*Problem to solve*
Count the lines in the records below that contain the string "brązowe", treating uppercase and lowercase letters as distinct. Reply with the number alone.

------------------------

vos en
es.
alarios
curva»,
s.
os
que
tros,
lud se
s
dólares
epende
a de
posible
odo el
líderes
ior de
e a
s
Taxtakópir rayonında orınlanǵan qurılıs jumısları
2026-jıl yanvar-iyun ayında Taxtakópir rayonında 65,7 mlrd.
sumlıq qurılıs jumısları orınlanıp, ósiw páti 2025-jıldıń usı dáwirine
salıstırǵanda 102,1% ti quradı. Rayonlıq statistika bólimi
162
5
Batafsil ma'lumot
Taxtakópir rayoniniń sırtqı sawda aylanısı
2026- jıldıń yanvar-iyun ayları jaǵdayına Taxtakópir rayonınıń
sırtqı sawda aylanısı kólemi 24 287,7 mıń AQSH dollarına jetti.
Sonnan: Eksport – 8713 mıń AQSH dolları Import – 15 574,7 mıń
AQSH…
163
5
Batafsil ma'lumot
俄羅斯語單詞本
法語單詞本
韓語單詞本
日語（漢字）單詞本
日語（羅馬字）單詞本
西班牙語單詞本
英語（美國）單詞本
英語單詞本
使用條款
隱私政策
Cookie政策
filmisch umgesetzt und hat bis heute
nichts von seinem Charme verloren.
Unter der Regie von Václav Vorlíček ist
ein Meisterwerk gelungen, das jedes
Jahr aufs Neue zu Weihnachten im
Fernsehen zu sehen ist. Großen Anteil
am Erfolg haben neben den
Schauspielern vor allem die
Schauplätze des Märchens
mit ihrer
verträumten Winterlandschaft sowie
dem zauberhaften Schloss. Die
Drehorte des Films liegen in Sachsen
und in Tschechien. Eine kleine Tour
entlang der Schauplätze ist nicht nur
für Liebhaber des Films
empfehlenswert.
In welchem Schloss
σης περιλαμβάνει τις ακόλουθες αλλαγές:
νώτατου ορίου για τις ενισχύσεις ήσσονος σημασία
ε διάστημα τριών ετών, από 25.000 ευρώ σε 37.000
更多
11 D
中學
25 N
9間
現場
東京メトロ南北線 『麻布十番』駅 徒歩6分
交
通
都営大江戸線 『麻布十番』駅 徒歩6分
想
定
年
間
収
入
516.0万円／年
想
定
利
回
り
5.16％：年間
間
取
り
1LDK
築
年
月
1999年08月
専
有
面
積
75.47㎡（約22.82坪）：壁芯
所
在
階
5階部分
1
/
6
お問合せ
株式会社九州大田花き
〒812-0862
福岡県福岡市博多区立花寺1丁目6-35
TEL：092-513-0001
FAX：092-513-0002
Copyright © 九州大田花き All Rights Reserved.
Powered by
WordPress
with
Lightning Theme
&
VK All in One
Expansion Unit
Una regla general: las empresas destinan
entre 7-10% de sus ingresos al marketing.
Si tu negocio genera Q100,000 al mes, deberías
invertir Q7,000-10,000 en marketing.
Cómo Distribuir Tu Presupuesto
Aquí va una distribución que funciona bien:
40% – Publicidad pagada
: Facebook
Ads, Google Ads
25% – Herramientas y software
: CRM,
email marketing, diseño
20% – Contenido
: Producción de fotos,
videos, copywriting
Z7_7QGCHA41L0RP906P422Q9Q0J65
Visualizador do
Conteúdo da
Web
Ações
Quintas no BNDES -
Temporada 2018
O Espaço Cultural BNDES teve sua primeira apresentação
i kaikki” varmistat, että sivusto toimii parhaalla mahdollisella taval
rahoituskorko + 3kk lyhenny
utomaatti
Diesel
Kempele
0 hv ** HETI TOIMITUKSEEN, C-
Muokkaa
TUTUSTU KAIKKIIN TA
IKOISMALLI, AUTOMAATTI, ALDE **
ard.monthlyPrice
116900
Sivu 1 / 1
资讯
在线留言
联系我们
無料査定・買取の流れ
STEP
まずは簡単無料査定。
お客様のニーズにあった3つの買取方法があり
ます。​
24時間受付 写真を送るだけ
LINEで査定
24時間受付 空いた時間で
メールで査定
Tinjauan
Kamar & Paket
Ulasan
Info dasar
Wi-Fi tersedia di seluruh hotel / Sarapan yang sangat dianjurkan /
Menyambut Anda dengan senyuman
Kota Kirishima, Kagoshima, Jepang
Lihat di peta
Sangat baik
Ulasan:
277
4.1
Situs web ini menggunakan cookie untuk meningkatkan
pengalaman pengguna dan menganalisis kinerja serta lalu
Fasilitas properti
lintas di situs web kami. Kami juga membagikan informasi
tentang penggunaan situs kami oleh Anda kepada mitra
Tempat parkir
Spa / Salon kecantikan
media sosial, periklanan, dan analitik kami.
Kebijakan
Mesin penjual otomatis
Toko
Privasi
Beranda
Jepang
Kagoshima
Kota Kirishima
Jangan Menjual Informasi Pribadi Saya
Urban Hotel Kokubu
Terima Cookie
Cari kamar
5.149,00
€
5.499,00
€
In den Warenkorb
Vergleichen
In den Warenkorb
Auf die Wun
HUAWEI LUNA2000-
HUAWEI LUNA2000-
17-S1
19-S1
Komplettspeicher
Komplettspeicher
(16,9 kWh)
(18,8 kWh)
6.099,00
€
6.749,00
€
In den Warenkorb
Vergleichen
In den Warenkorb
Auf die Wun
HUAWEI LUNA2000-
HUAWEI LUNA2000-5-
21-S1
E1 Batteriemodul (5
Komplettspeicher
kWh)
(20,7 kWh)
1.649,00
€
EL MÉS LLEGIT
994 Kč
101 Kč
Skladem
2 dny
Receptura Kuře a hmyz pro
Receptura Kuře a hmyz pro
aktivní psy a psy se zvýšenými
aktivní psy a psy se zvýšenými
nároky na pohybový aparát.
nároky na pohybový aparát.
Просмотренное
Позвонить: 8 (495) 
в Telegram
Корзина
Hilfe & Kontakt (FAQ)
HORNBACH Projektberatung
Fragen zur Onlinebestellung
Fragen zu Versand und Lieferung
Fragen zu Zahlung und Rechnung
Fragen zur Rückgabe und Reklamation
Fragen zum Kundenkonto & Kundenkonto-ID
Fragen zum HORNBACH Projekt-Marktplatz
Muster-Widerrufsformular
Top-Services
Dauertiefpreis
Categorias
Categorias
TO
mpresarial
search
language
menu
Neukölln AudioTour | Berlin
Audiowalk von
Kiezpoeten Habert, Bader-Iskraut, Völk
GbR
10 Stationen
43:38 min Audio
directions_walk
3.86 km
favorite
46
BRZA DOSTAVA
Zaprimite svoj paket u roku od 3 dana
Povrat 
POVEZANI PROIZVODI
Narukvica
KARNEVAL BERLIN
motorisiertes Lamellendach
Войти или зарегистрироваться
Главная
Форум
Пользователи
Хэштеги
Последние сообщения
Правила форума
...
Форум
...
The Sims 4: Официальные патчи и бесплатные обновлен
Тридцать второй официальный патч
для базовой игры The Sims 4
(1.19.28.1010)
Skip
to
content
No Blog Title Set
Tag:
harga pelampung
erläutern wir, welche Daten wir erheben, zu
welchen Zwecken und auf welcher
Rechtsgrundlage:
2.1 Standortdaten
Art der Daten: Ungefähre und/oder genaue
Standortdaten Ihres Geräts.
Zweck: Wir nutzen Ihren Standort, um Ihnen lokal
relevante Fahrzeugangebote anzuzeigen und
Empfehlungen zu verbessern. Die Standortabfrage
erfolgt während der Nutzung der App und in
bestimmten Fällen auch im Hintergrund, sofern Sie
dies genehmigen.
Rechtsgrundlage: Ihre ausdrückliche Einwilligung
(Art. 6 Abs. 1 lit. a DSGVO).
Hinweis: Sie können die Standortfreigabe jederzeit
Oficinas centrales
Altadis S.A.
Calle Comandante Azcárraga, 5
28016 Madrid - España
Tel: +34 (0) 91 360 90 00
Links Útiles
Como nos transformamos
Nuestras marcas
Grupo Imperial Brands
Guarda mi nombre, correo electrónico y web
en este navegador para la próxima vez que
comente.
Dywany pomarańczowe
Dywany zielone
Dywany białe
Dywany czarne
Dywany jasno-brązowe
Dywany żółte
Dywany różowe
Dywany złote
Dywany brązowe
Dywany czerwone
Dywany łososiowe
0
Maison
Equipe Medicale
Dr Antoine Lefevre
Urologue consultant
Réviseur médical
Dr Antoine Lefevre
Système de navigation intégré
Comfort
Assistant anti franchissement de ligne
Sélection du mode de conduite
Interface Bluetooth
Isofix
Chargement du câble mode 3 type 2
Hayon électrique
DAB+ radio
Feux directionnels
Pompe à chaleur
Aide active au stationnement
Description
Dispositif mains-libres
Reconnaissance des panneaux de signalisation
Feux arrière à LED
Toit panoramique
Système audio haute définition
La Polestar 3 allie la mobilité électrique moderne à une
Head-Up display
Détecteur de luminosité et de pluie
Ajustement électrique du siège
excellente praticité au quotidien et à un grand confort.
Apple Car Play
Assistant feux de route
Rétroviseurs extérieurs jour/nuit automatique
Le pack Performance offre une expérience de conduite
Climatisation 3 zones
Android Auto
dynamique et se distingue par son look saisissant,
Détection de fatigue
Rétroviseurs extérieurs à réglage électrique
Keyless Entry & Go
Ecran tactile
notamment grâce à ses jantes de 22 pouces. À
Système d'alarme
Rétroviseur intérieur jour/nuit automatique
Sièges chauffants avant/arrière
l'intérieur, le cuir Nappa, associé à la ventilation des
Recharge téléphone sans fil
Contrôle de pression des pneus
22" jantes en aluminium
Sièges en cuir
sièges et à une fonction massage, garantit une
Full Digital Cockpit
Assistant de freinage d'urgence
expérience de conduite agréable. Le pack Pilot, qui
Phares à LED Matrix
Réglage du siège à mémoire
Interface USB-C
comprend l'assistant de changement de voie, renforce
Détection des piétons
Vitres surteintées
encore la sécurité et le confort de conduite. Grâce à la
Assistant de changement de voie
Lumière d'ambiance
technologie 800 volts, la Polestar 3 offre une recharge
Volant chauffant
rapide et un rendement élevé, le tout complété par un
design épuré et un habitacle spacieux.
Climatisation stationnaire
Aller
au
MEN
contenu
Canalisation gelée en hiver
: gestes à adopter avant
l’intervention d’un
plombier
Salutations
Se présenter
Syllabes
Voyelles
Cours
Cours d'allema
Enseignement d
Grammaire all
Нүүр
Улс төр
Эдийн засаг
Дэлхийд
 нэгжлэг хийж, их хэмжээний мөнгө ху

------------------------

*Response to the exercise*
2